** Opening RECORDS TO PROCESS block **

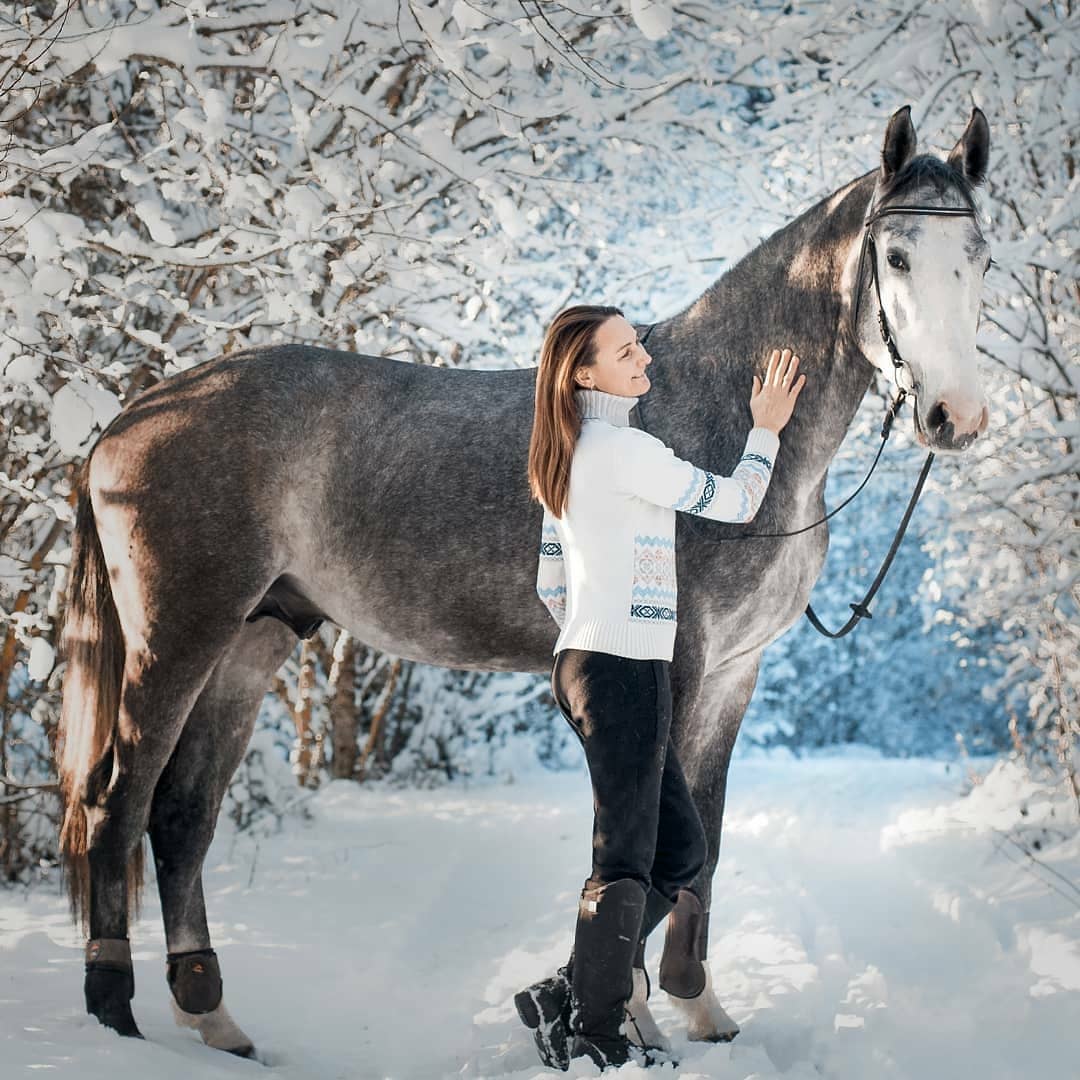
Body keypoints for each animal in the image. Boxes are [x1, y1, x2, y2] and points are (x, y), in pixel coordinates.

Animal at [56, 105, 989, 1058]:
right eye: (896, 256)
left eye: (981, 255)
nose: (956, 416)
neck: (721, 411)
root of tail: (130, 418)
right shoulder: (680, 667)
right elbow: (649, 838)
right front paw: (631, 1017)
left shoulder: (736, 671)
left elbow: (708, 839)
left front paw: (700, 1008)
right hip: (180, 636)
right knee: (115, 805)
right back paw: (114, 1018)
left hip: (253, 639)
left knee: (181, 815)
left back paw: (213, 1017)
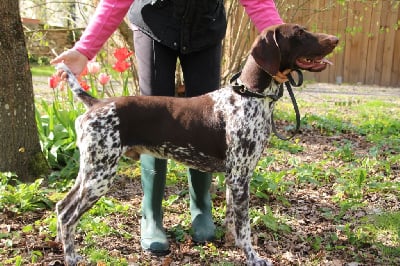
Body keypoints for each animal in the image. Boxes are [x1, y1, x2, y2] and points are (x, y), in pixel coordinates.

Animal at [55, 23, 338, 264]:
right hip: (100, 175)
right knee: (68, 215)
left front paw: (233, 245)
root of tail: (95, 103)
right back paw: (71, 257)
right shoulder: (240, 178)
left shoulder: (236, 176)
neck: (249, 96)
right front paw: (253, 257)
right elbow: (245, 227)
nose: (335, 39)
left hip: (90, 171)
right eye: (299, 33)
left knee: (61, 207)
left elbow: (233, 221)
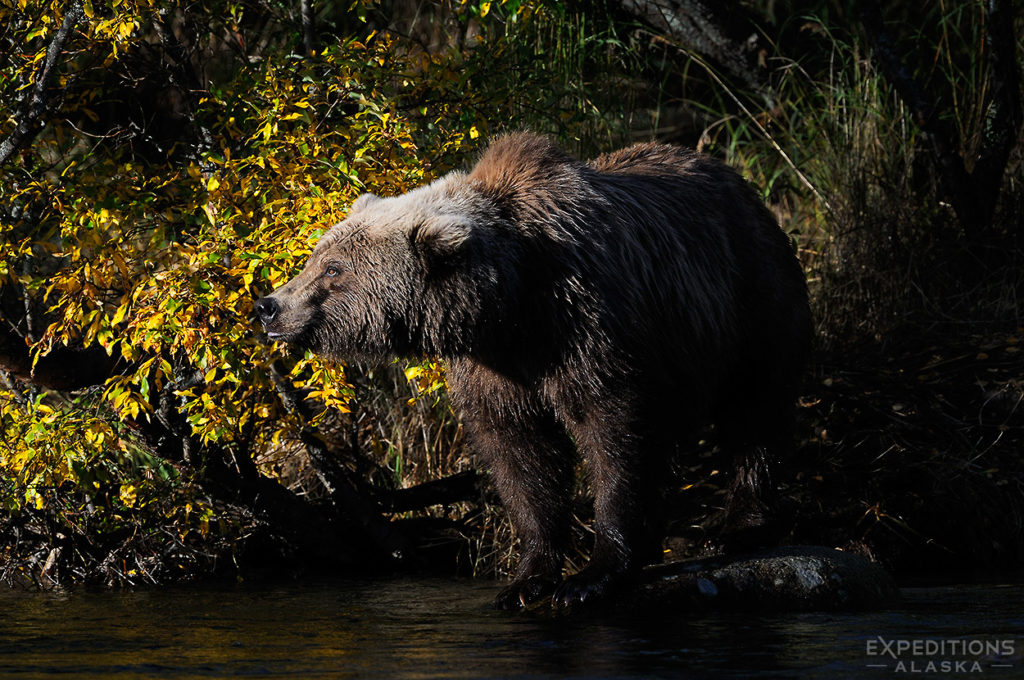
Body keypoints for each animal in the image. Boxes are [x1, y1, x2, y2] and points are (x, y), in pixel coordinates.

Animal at [258, 133, 815, 610]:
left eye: (333, 268)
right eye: (316, 257)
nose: (269, 306)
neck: (511, 305)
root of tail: (738, 181)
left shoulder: (587, 328)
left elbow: (612, 435)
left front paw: (590, 578)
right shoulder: (494, 368)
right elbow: (520, 454)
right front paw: (526, 580)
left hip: (749, 299)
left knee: (756, 410)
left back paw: (743, 523)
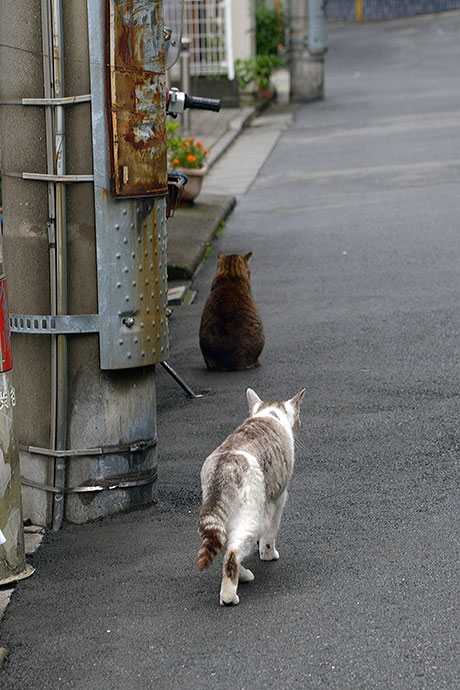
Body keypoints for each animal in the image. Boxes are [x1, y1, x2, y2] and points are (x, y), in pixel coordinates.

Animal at [196, 384, 304, 604]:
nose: (300, 424)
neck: (269, 414)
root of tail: (222, 466)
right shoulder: (278, 498)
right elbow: (271, 532)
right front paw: (268, 553)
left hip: (224, 518)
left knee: (224, 548)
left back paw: (244, 575)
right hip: (251, 517)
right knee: (232, 553)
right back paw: (229, 596)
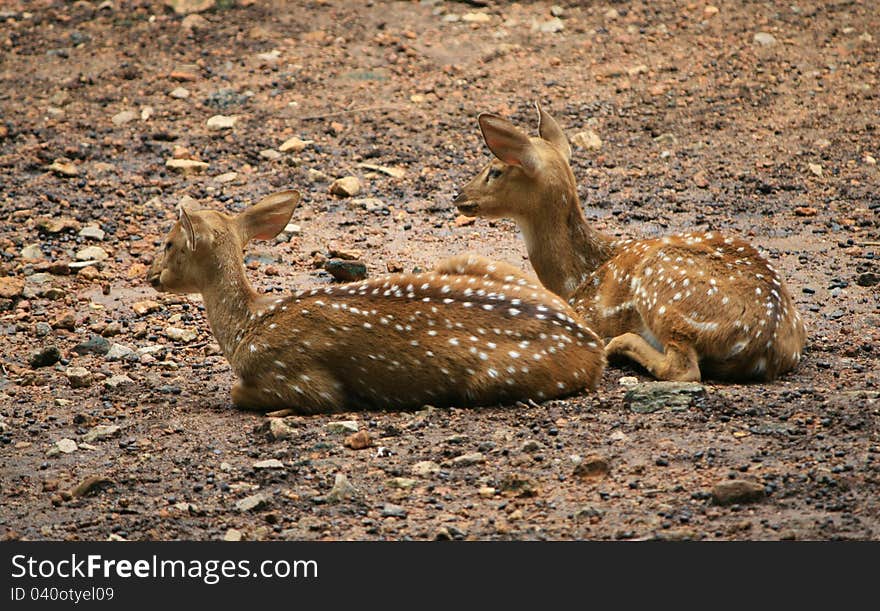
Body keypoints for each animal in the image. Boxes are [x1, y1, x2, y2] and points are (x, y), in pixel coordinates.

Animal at [148, 189, 608, 414]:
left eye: (169, 243)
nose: (150, 275)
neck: (250, 326)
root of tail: (592, 345)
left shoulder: (299, 378)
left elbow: (237, 392)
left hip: (496, 377)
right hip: (470, 259)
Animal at [454, 104, 804, 382]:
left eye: (495, 171)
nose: (458, 196)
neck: (575, 278)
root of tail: (765, 343)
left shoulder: (587, 313)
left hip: (664, 288)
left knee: (684, 369)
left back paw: (620, 344)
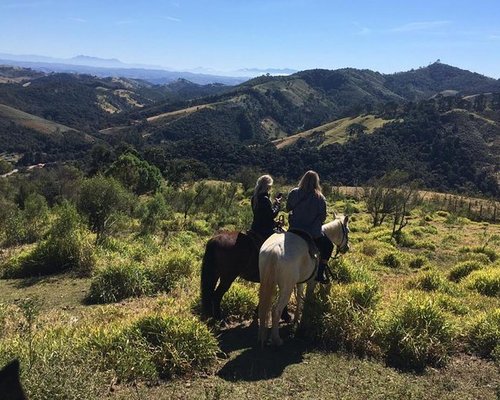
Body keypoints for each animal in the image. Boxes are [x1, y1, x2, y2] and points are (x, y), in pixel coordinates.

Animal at [256, 216, 350, 346]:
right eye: (348, 231)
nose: (346, 248)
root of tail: (274, 249)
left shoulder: (300, 282)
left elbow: (299, 297)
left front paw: (296, 319)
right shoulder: (312, 282)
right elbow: (307, 299)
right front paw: (304, 323)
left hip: (268, 282)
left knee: (265, 307)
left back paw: (262, 335)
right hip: (287, 288)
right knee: (276, 310)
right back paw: (277, 339)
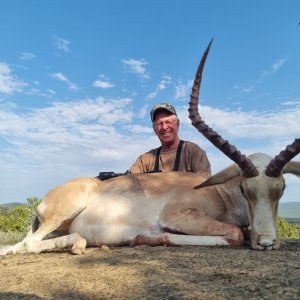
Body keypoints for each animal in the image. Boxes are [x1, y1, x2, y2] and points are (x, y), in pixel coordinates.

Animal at [1, 40, 298, 255]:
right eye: (244, 188)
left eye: (281, 189)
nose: (267, 242)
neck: (219, 192)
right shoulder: (177, 215)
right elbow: (235, 234)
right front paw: (147, 237)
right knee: (30, 244)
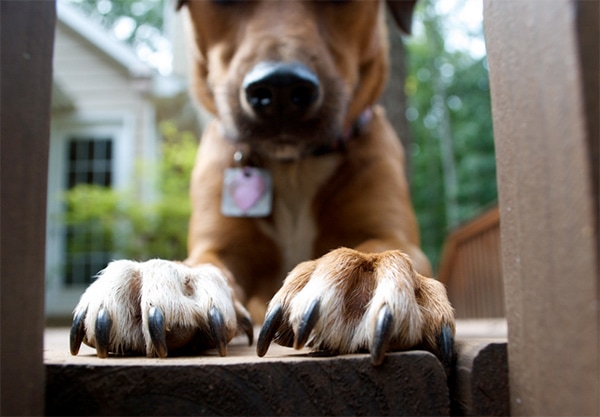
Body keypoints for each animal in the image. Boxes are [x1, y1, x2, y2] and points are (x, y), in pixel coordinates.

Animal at [70, 0, 454, 366]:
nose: (281, 88)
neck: (293, 166)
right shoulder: (219, 246)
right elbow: (203, 262)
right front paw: (167, 278)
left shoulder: (395, 233)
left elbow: (382, 246)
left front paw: (362, 274)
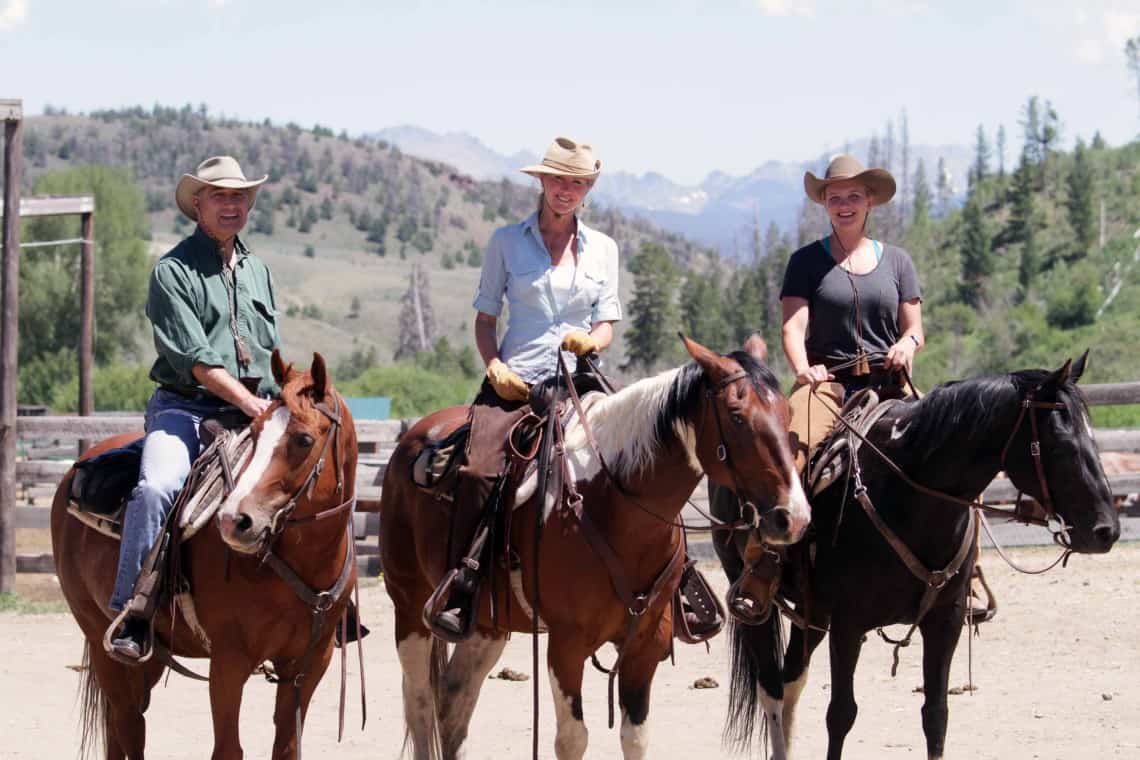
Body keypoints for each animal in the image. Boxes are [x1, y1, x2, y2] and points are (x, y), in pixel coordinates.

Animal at [50, 355, 355, 760]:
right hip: (98, 633)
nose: (235, 520)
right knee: (127, 723)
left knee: (122, 726)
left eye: (304, 439)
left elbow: (287, 746)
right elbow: (228, 748)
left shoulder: (308, 665)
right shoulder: (228, 661)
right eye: (255, 432)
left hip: (151, 657)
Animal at [378, 339, 807, 760]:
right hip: (409, 607)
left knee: (453, 701)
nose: (794, 518)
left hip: (487, 623)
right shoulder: (565, 646)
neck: (614, 506)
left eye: (788, 413)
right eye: (736, 416)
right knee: (420, 703)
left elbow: (635, 739)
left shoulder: (646, 644)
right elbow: (572, 740)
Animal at [711, 357, 1121, 760]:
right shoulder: (848, 625)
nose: (1107, 530)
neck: (909, 495)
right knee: (772, 689)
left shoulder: (945, 620)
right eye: (1060, 444)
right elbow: (841, 714)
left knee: (792, 679)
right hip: (756, 600)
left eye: (1092, 436)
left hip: (813, 612)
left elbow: (936, 715)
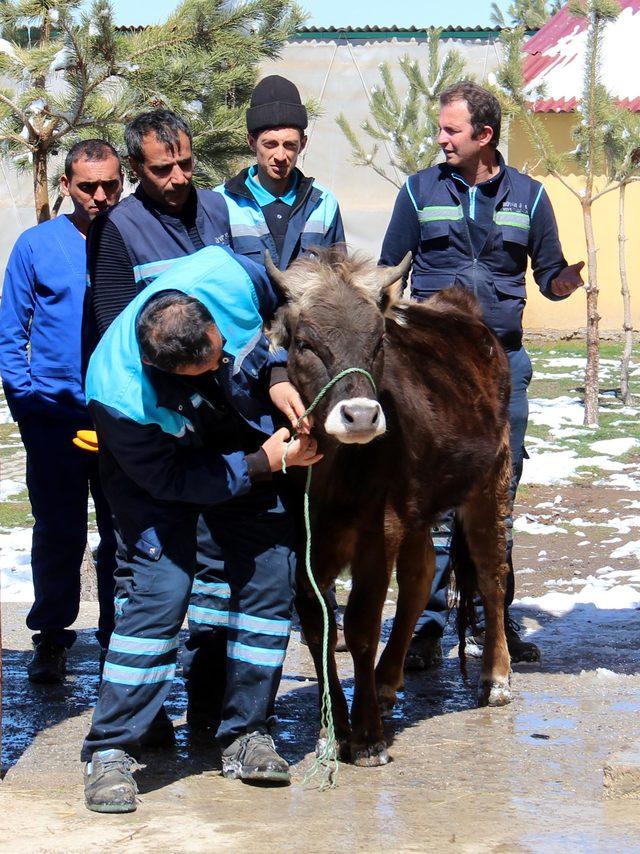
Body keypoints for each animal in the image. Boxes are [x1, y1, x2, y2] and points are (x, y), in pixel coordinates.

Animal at [268, 247, 512, 768]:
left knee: (490, 574)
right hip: (417, 508)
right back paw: (385, 680)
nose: (360, 416)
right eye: (305, 343)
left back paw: (496, 677)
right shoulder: (306, 542)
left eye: (378, 341)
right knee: (421, 579)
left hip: (488, 482)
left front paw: (366, 737)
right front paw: (334, 727)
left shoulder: (377, 535)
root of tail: (460, 308)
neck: (334, 475)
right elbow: (318, 625)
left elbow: (360, 625)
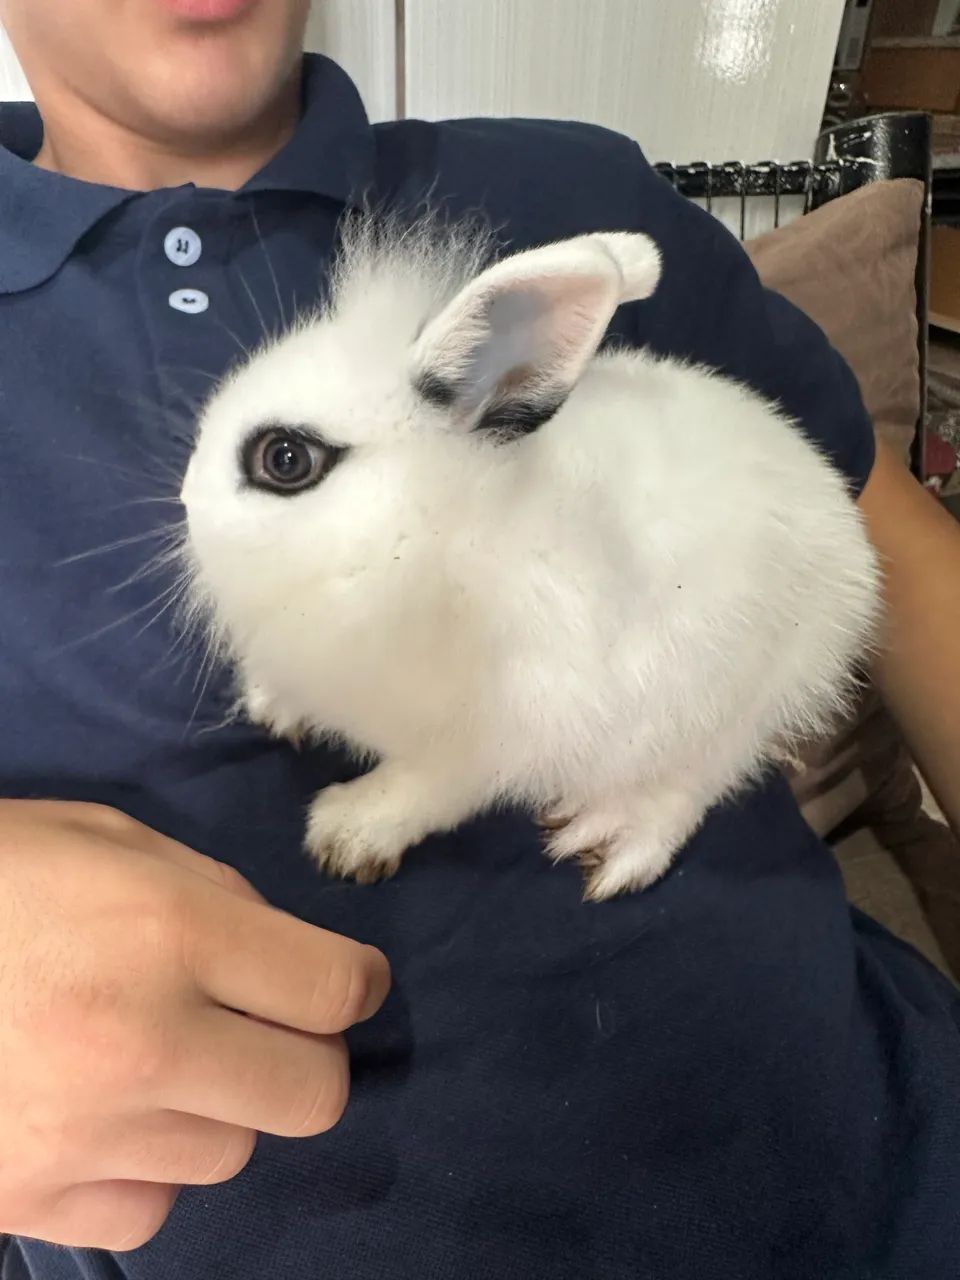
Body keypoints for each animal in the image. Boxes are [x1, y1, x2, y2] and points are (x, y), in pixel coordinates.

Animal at [179, 213, 882, 902]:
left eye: (285, 459)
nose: (186, 497)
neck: (431, 541)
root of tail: (848, 540)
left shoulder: (502, 734)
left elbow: (428, 790)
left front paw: (348, 834)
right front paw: (273, 705)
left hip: (726, 705)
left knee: (697, 781)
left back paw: (614, 845)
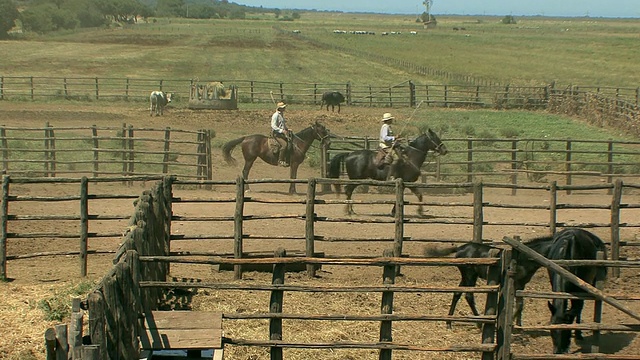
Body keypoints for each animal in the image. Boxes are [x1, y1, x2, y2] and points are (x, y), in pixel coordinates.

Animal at [428, 235, 556, 330]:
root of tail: (460, 248)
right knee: (468, 295)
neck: (523, 258)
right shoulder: (517, 283)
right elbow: (519, 305)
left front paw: (519, 324)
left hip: (467, 276)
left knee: (457, 294)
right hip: (469, 275)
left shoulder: (522, 285)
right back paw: (479, 323)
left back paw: (449, 323)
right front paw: (511, 324)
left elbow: (520, 304)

** Closing RECORDS TO PROCESS block **

Pictures do not belong in the answer. Return the lines above starting at the one with "left back paw: (213, 1017)" and ending at the one with "left eye: (333, 268)", both kept, exactly.

◆ EXERCISE RESPONSE:
left back paw: (213, 1017)
Body keypoints for each animal in the image. Boxes are [x1, y1, x2, y2] and points are (x, y), in pixel coordinates.

Animal at [55, 23, 338, 264]:
right hip: (100, 175)
right knee: (68, 215)
left front paw: (233, 245)
root of tail: (95, 103)
right back paw: (71, 257)
right shoulder: (240, 178)
left shoulder: (236, 176)
neck: (249, 96)
right front paw: (253, 257)
right elbow: (245, 227)
nose: (335, 39)
left hip: (90, 171)
right eye: (299, 33)
left knee: (61, 207)
left elbow: (233, 221)
Body keypoints for each animal in the image. Boxes are [x1, y1, x2, y2] and points are (x, y), in pixel coordinates.

Animal at [258, 133, 815, 610]:
left eye: (333, 268)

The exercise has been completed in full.